L’affolement devant la menace
En 1900, nous ne disposons pas des outils des années 2010 pour voir venir les atteintes à la santé des populations. Les médecins d’alors ne le crient pas, espérant ne pas trop susciter d’inquiétudes. D’autant plus qu’à Montréal, on se souvient de la folle épidémie de variole de 1885 qui fit près de 6 000 morts.
Et voilà qu’on craint le retour de cette maladie qu’on appelle aussi petite vérole ou picote, présente maintenant dans un des grands hôtels de Montréal, le Windsor. Aussi la Ville convoque-t-elle une réunion urgente à ce sujet, le mercredi après-midi 9 mai.
L’échevin Lamarche que nous avons vu dans la matinée a déclaré qu’en présence des bruits qui circulent dans le public, il est nécessaire de savoir à quoi s’en tenir sur tous ces cas de petite vérole.
Il désire savoir quelles mesures ont été prises en vue de la désinfection de l’hôtel Windsor, où deux cas de picote se sont déclarés depuis moins de trois semaines.

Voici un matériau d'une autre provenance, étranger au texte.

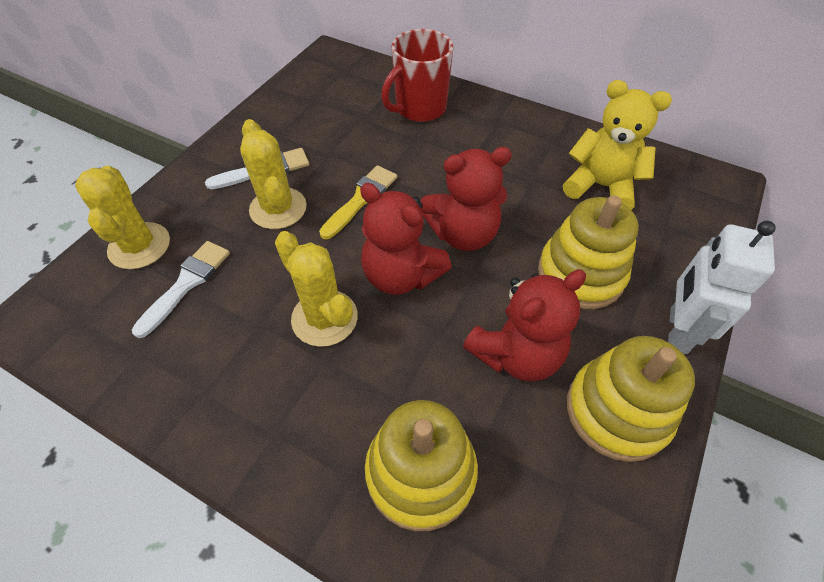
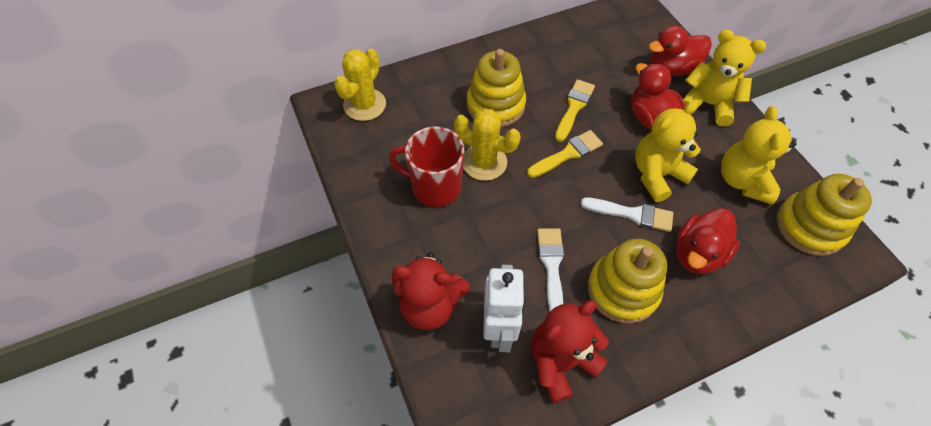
red duck: none = 0 -> [631,63,686,130] [649,26,712,76] [676,208,740,274] = 3
red teddy bear: [360,183,452,295] [420,147,512,251] [463,269,586,382] = 3 -> [392,253,470,330] [532,300,609,403] = 2
yellow brush: [319,165,397,239] = 1 -> [527,130,603,178] [555,79,595,142] = 2
yellow cactus: [75,165,170,269] [240,119,307,229] [275,231,358,347] = 3 -> [334,48,386,121] [454,109,521,181] = 2
yellow teddy bear: [563,80,672,210] = 1 -> [635,101,701,202] [683,30,766,127] [721,106,797,205] = 3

S’il est bon de cacher jusqu’à un certain point ces cas d’épidémie, il est nécessaire de mettre la responsabilité des échevins à couvert, en interrogeant le Dr Laberge [le médecin en charge du bureau de santé de la Ville de Montréal] et le président Ames sur ce qui a été fait pour arrêter l’épidémie.
Il serait profondément regrettable que des étrangers, nos voisins les Américains, soient atteints de la picote en venant à Montréal et en séjournant dans un hôtel si toutes les mesures sanitaires n’avaient pas été rigoureusement prises.
Dans le cas où tout le monde aurait fait son devoir, il faudra le dire au public, pour tranquilliser le monde des touristes et celui des affaires.
Le Dr Laberge et les inspecteurs du bureau d’hygiène ont passé la matinée à l’hôtel Windsor. Ils ont continué la désinfection de l’édifice et ils ont ordonné de fermer complètement l’étage où s’est déclarée l’épidémie.
La rumeur circulait ce matin que les autorités du Windsor et les autorités civiques avaient résolu de fermer complètement l’hôtel pour quelque temps. Cette rumeur n’a pu être confirmée, mais on a convoqué une assemblée des intéressés pour 2. 30 heures, cet après-midi. Cette assemblée a été convoquée par la commission d’hygiène pour discuter la situation [sic].
Le Dr Laberge croit que, grâce aux mesures rigoureuses qui ont été prises, l’épidémie sera étouffée.
À l’hôpital civique, on nous informe qu’il n’y a aucun changement. On y compte 40 cas de fièvre scarlatine, 7 de diphtérie et 3 de variole. Il y a encore de la place pour quelques malades.
La Patrie (Montréal), 9 mai 1900.
Manifestement, à la lecture de cet article, on sent bien qu’on marche sur un terrain instable.